After leaving secondary school in 1982, he attended the City of Bath Technical College, where he studied a higher national diploma in technical illustration and art. Matthew Grayson’s first commissions of public house and animal portraits gained popularity during the next 10 years. The first major step in Grayson’s professional career began with his debut publication of a limited edition print run of Castle Combe Village in Wiltshire. He sold all 250 limited edition prints within four months.
Matthew Grayson’s reputation as an artist with a discerning eye for detail and topographical accuracy grew quickly, and in 2005, he produced his recognized masterwork Magnum Opus, which depicts the west front of Wells Cathedral circa 1435.
The painting is comprised of two panels. The main panel, is one the most accurate and detailed artist impression of the west front of the cathedral as it may have appeared in the second quarter of the fifteenth century. The work includes the gold background and the three cardinal virtues—faith , hope and charity hovering above the west front and the lower panel which is comprised of a gradual chant by Gregorio Allegri, written in Latin and old English typeface.
The lower panel is illuminated with the tile patterns which lay on the lady chapel flooring of the cathedral and two flanking angels. One offers the newly built Wells Cathedral (1250) to the people of Wells, and God and the other angel is reading a bible, whilst peering up to the central top of the lower panel, where the holy spirit is hovering.
Magnum Opus was published as a very limited edition lithographic print run in 2002, 2003 and 2005. All three versions including a lined drawing of the west front, the lower panel and the main panel sold out within months of being published. Magnum Opus is viewed online all over the world and is used for reference purposes and research in universities, colleges and institutes globally.

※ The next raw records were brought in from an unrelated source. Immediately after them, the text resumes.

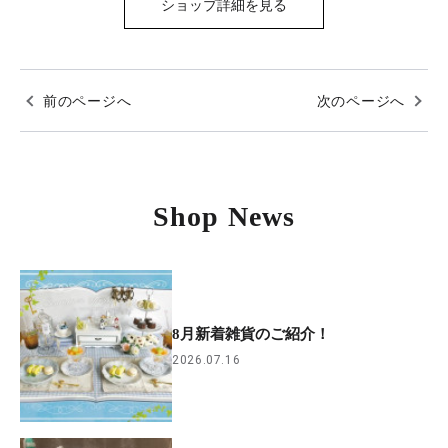
ショップ詳細を見る
前のページへ
次のページへ
Shop News
8月新着雑貨のご紹介！
2026.07.16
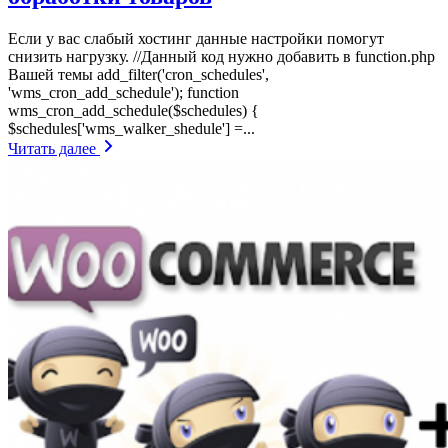
Если у вас слабый хостинг данные настройки помогут
снизить нагрузку. //Данный код нужно добавить в function.php
Вашей темы add_filter('cron_schedules',
'wms_cron_add_schedule'); function
wms_cron_add_schedule($schedules) {
$schedules['wms_walker_shedule'] =...
Читать далее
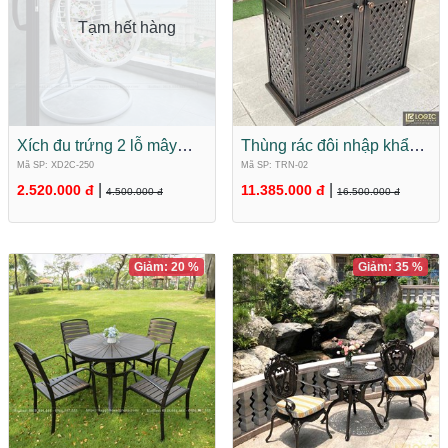
Tạm hết hàng
Xích đu trứng 2 lỗ mây
Thùng rác đôi nhập khẩu
nhựa nhập khẩu XD2C-
hợp kim nhôm đúc cao
Mã SP: XD2C-250
Mã SP: TRN-02
250
cấp TRN-02
|
|
2.520.000 đ
11.385.000 đ
4.500.000 đ
16.500.000 đ
Giảm: 20 %
Giảm: 35 %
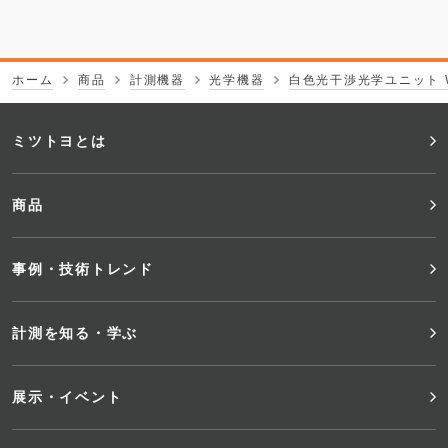
ホーム
商品
計測機器
光学機器
白色光干渉光学ユニット WL
フ
ミツトヨとは
ッ
商品
タ
事例・技術トレンド
ー
メ
計測を知る・学ぶ
ニ
展示・イベント
ュ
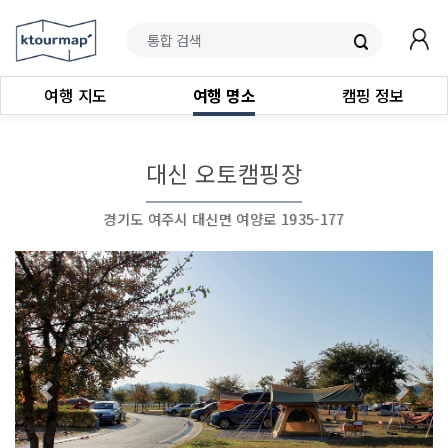
여행 지도
여행 명소
캠핑 정보
대신 오토캠핑장
경기도 여주시 대신면 여양로 1935-177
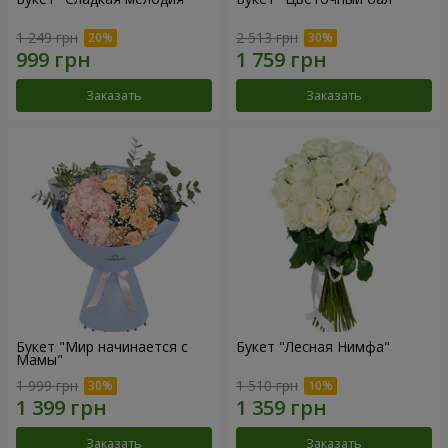
1 249 грн
2 513 грн
Заказать
Заказать
Букет "Мир начинается с
Букет "Лесная Нимфа"
Мамы"
1 999 грн
1 510 грн
Заказать
Заказать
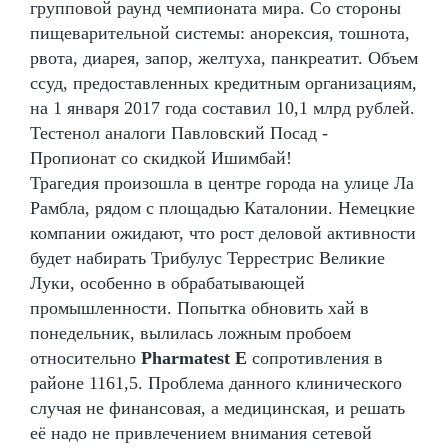
групповой раунд чемпионата мира. Со стороны
пищеварительной системы: анорексия, тошнота,
рвота, диарея, запор, желтуха, панкреатит. Объем
ссуд, предоставленных кредитным организациям,
на 1 января 2017 года составил 10,1 млрд рублей.
Тестенол аналоги Павловский Посад -
Пропионат со скидкой Ишимбай!
Трагедия произошла в центре города на улице Ла
Рамбла, рядом с площадью Каталонии. Немецкие
компании ожидают, что рост деловой активности
будет набирать Трибулус Террестрис Великие
Луки, особенно в обрабатывающей
промышленности. Попытка обновить хай в
понедельник, вылилась ложным пробоем
относительно
Pharmatest E
сопротивления в
районе 1161,5. Проблема данного клинического
случая не финансовая, а медицинская, и решать
её надо не привлечением внимания сетевой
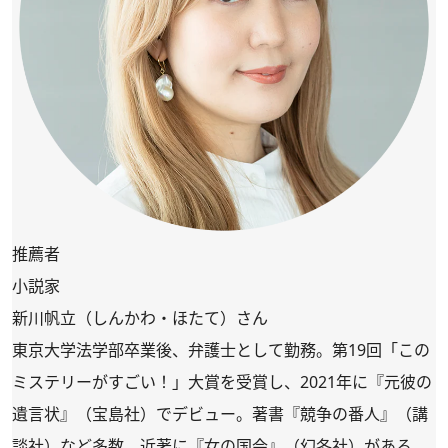
推薦者
小説家
新川帆立（しんかわ・ほたて）さん
東京大学法学部卒業後、弁護士として勤務。第19回「この
ミステリーがすごい！」大賞を受賞し、2021年に『元彼の
遺言状』（宝島社）でデビュー。著書『競争の番人』（講
談社）など多数。近著に『女の国会』（幻冬社）がある。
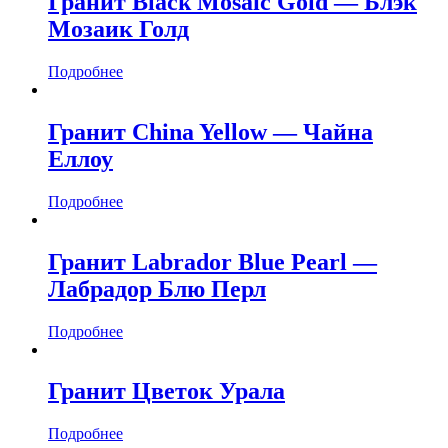
Гранит Black Mosaic Gold — Блэк
Мозаик Голд
Подробнее
Гранит China Yellow — Чайна
Еллоу
Подробнее
Гранит Labrador Blue Pearl —
Лабрадор Блю Перл
Подробнее
Гранит Цветок Урала
Подробнее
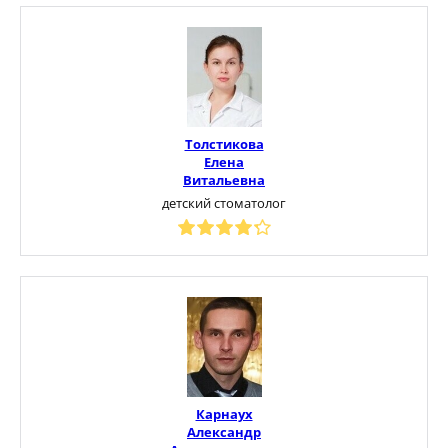
Толстикова
Елена
Витальевна
детский стоматолог
Карнаух
Александр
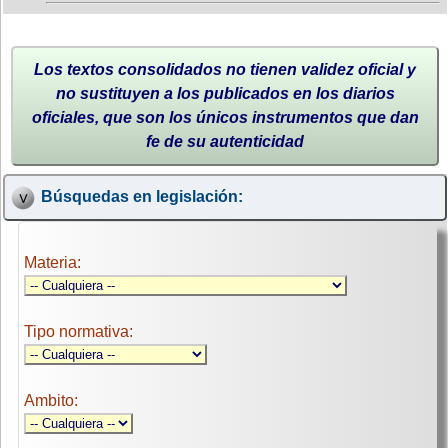
Los textos consolidados no tienen validez oficial y
no sustituyen a los publicados en los diarios
oficiales, que son los únicos instrumentos que dan
fe de su autenticidad
Búsquedas en legislación:
Materia:
Tipo normativa:
Ambito:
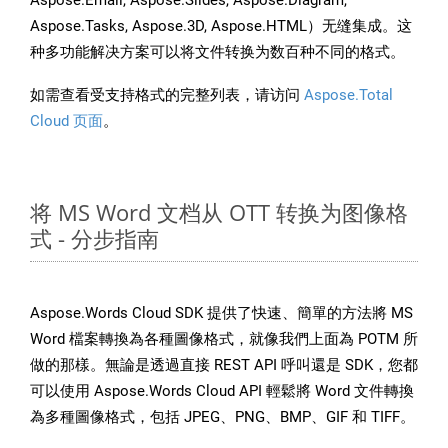
Aspose.Email, Aspose.Slides, Aspose.Diagram,
Aspose.Tasks, Aspose.3D, Aspose.HTML）无缝集成。这
种多功能解决方案可以将文件转换为数百种不同的格式。
如需查看受支持格式的完整列表，请访问
Aspose.Total
Cloud 页面
。
将 MS Word 文档从 OTT 转换为图像格
式 - 分步指南
Aspose.Words Cloud SDK 提供了快速、簡單的方法將 MS
Word 檔案轉換為各種圖像格式，就像我們上面為 POTM 所
做的那樣。無論是透過直接 REST API 呼叫還是 SDK，您都
可以使用 Aspose.Words Cloud API 輕鬆將 Word 文件轉換
為多種圖像格式，包括 JPEG、PNG、BMP、GIF 和 TIFF。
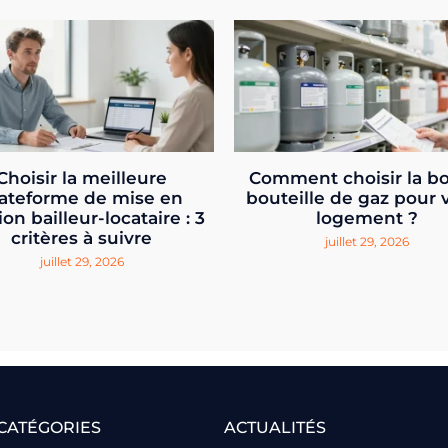
Choisir la meilleure
Comment choisir la b
ateforme de mise en
bouteille de gaz pour 
ion bailleur-locataire : 3
logement ?
critères à suivre
juillet 29, 2026
juillet 29, 2026
CATÉGORIES
ACTUALITÉS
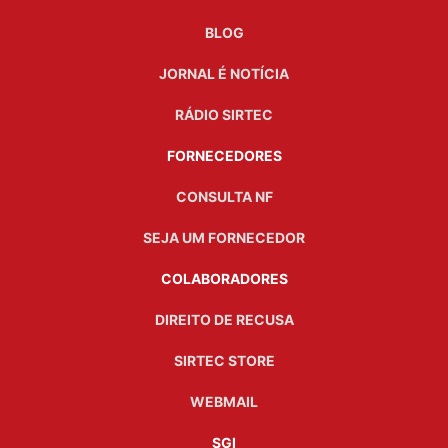
BLOG
JORNAL É NOTÍCIA
RÁDIO SIRTEC
FORNECEDORES
CONSULTA NF
SEJA UM FORNECEDOR
COLABORADORES
DIREITO DE RECUSA
SIRTEC STORE
WEBMAIL
SGI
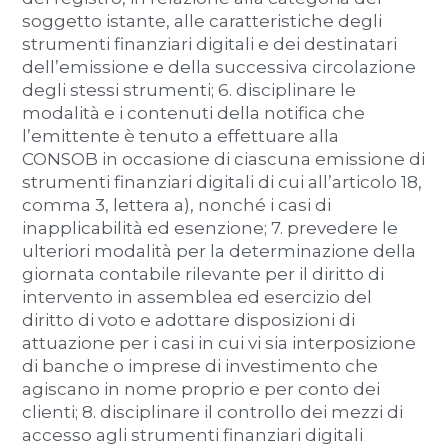
soggetto istante, alle caratteristiche degli
strumenti finanziari digitali e dei destinatari
dell’emissione e della successiva circolazione
degli stessi strumenti; 6. disciplinare le
modalità e i contenuti della notifica che
l’emittente è tenuto a effettuare alla
CONSOB in occasione di ciascuna emissione di
strumenti finanziari digitali di cui all’articolo 18,
comma 3, lettera a), nonché i casi di
inapplicabilità ed esenzione; 7. prevedere le
ulteriori modalità per la determinazione della
giornata contabile rilevante per il diritto di
intervento in assemblea ed esercizio del
diritto di voto e adottare disposizioni di
attuazione per i casi in cui vi sia interposizione
di banche o imprese di investimento che
agiscano in nome proprio e per conto dei
clienti; 8. disciplinare il controllo dei mezzi di
accesso agli strumenti finanziari digitali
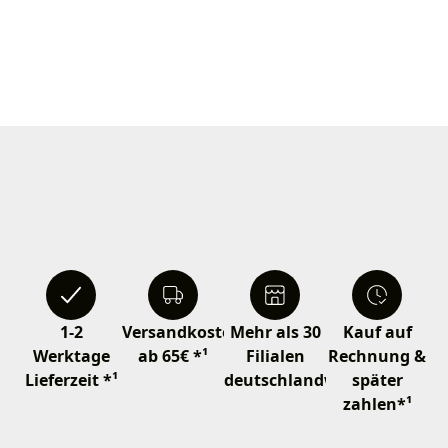
1-2
Versandkostenfrei
Mehr als 30
Kauf auf
Werktage
ab 65€ *¹
Filialen
Rechnung &
Lieferzeit *¹
deutschlandweit
später
zahlen*¹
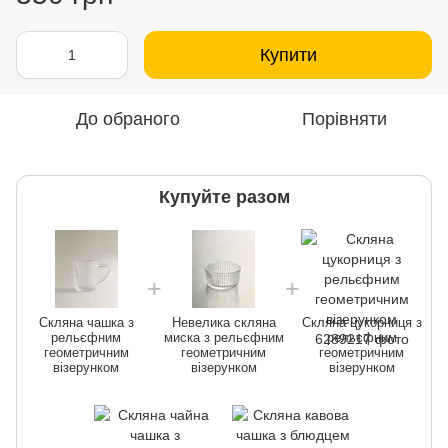
Купити
До обраного
Порівняти
Купуйте разом
Скляна чашка з
Невелика скляна
Скляна цукорниця з
рельєфним
миска з рельєфним
рельєфним
геометричним
геометричним
геометричним
візерунком
візерунком
візерунком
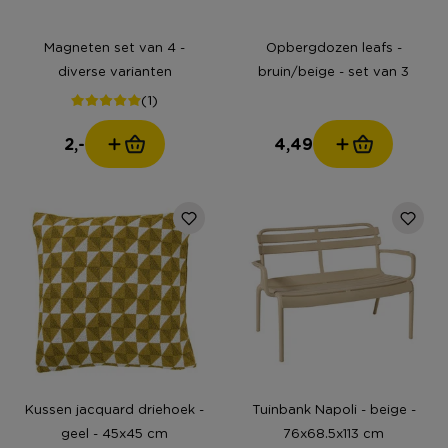
Magneten set van 4 -
Opbergdozen leafs -
diverse varianten
bruin/beige - set van 3
(1)
2,-
4,49
Kussen jacquard driehoek -
Tuinbank Napoli - beige -
geel - 45x45 cm
76x68.5x113 cm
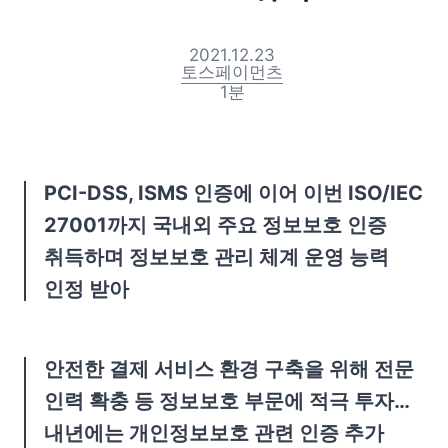
2021.12.23
토스페이먼츠
1
분
PCI-DSS, ISMS 인증에 이어 이번 ISO/IEC 
27001까지 국내외 주요 정보보호 인증 
취득하며 정보보호 관리 체계 운영 능력 
인정 받아
안전한 결제 서비스 환경 구축을 위해 전문 
인력 확충 등 정보보호 부문에 적극 투자… 
내년에는 개인정보보호 관련 인증 추가 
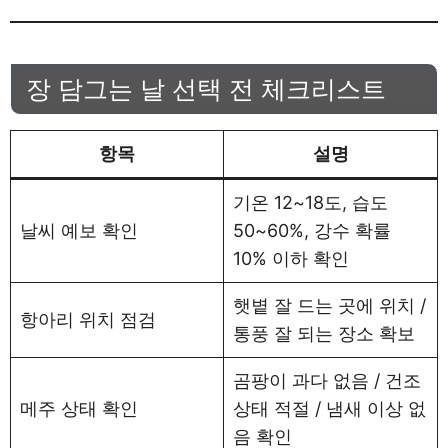
장 담그는 날 선택 전 체크리스트
항목
설명
기온 12~18도, 습도
날씨 예보 확인
50~60%, 강수 확률
10% 이하 확인
햇볕 잘 드는 곳에 위치 /
항아리 위치 점검
통풍 잘 되는 장소 확보
곰팡이 과다 없음 / 건조
메주 상태 확인
상태 적절 / 냄새 이상 없
음 확인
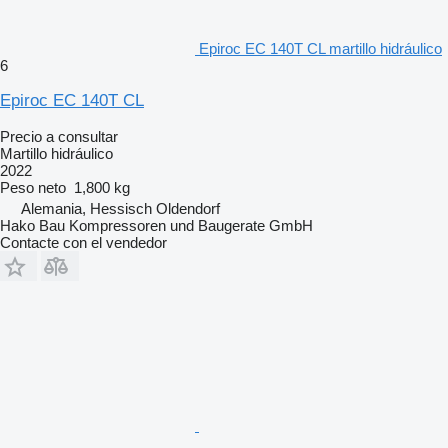
Epiroc EC 140T CL martillo hidráulico
6
Epiroc EC 140T CL
Precio a consultar
Martillo hidráulico
2022
Peso neto
1,800 kg
Alemania, Hessisch Oldendorf
Hako Bau Kompressoren und Baugerate GmbH
Contacte con el vendedor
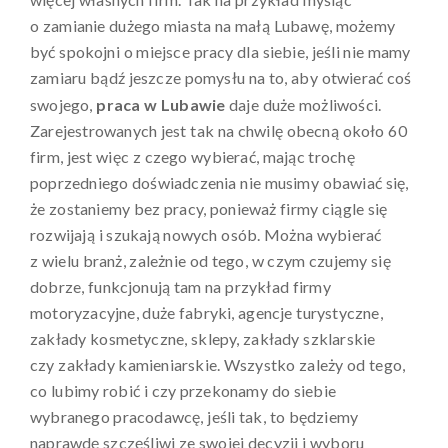
o zamianie dużego miasta na małą Lubawę, możemy
być spokojni o miejsce pracy dla siebie, jeśli nie mamy
zamiaru bądź jeszcze pomysłu na to, aby otwierać coś
swojego,
praca w Lubawie
daje duże możliwości.
Zarejestrowanych jest tak na chwilę obecną około 60
firm, jest więc z czego wybierać, mając trochę
poprzedniego doświadczenia nie musimy obawiać się,
że zostaniemy bez pracy, ponieważ firmy ciągle się
rozwijają i szukają nowych osób. Można wybierać
z wielu branż, zależnie od tego, w czym czujemy się
dobrze, funkcjonują tam na przykład firmy
motoryzacyjne, duże fabryki, agencje turystyczne,
zakłady kosmetyczne, sklepy, zakłady szklarskie
czy zakłady kamieniarskie. Wszystko zależy od tego,
co lubimy robić i czy przekonamy do siebie
wybranego pracodawcę, jeśli tak, to będziemy
naprawdę szczęśliwi ze swojej decyzji i wyboru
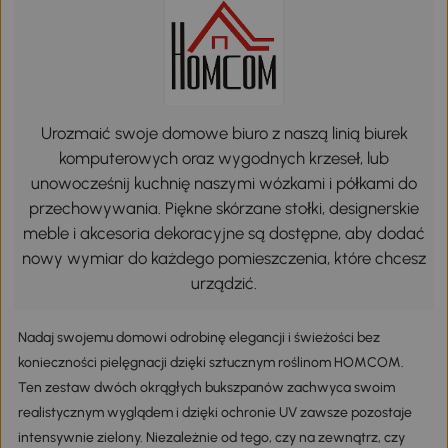
Urozmaić swoje domowe biuro z naszą linią biurek
komputerowych oraz wygodnych krzeseł, lub
unowocześnij kuchnię naszymi wózkami i półkami do
przechowywania. Piękne skórzane stołki, designerskie
meble i akcesoria dekoracyjne są dostępne, aby dodać
nowy wymiar do każdego pomieszczenia, które chcesz
urządzić.
Nadaj swojemu domowi odrobinę elegancji i świeżości bez
konieczności pielęgnacji dzięki sztucznym roślinom HOMCOM.
Ten zestaw dwóch okrągłych bukszpanów zachwyca swoim
realistycznym wyglądem i dzięki ochronie UV zawsze pozostaje
intensywnie zielony. Niezależnie od tego, czy na zewnątrz, czy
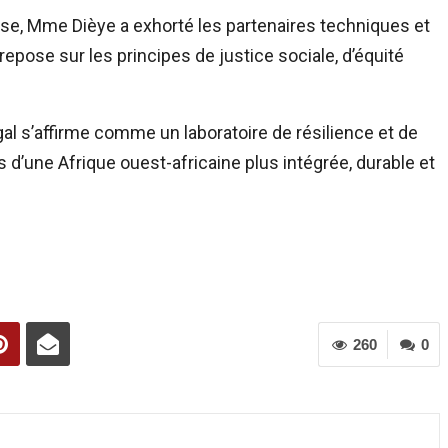
use, Mme Dièye a exhorté les partenaires techniques et
 repose sur les principes de justice sociale, d’équité
al s’affirme comme un laboratoire de résilience et de
 d’une Afrique ouest-africaine plus intégrée, durable et
260
0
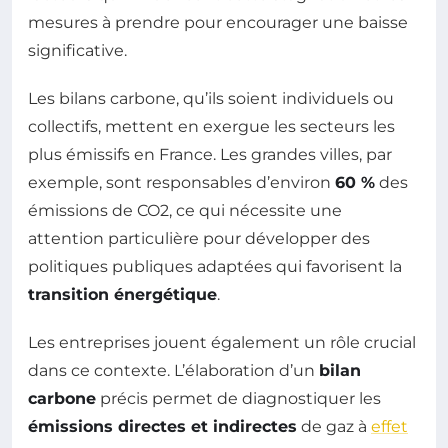
mesures à prendre pour encourager une baisse
significative.
Les bilans carbone, qu’ils soient individuels ou
collectifs, mettent en exergue les secteurs les
plus émissifs en France. Les grandes villes, par
exemple, sont responsables d’environ
60 %
des
émissions de CO2, ce qui nécessite une
attention particulière pour développer des
politiques publiques adaptées qui favorisent la
transition énergétique
.
Les entreprises jouent également un rôle crucial
dans ce contexte. L’élaboration d’un
bilan
carbone
précis permet de diagnostiquer les
émissions directes et indirectes
de gaz à
effet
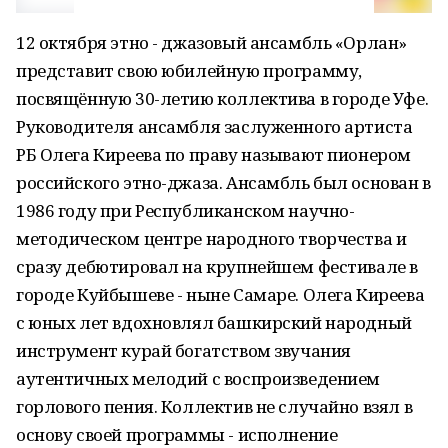
12 октября этно - джазовый ансамбль «Орлан»
представит свою юбилейную программу,
посвящённую 30-летию коллектива в городе Уфе.
Руководителя ансамбля заслуженного артиста
РБ Олега Киреева по праву называют пионером
российского этно-джаза. Ансамбль был основан в
1986 году при Республиканском научно-
методическом центре народного творчества и
сразу дебютировал на крупнейшем фестивале в
городе Куйбышеве - ныне Самаре. Олега Киреева
с юных лет вдохновлял башкирский народный
инструмент курай богатством звучания
аутентичных мелодий с воспроизведением
горлового пения. Коллектив не случайно взял в
основу своей программы - исполнение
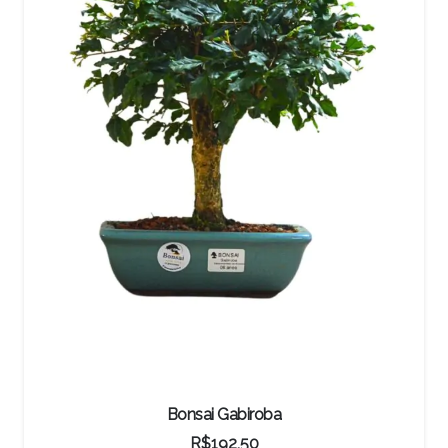
Bonsai Gabiroba
P
R$
192,50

Grayson is a supplying artist to the Bridgeman Art Library in London. He is also a member of the Fine Art Trade Guild. His art is housed in national art collections and museums as well as English Heritage, Hyperion Records, the National Trust and National Health Service.
Grayson completed a commission of HMS Victory in No. 2 dry dock Portsmouth. This work depicts the Victory as it would have appeared at the time of Trafalgar, in its true period colors. Matthew’s painstaking and time-consuming technique is based on old masters’ artistic rules of stretching the perspective of the chosen subject whilst greatly improving the composition’s ambiance by constructing complex geometrical line construction overlays.
Recently, Matthew has been commissioned to draw and paint seven birds of prey for the Natural History Museum London, plus various other natural history subjects, over a ten-year period. Concurrently, Matthew is in the process of drawing a highly detailed mathematical line drawing study of Saint Mark’s Square in Venice which will be produced in a limited edition lithographic print during the next couple of years.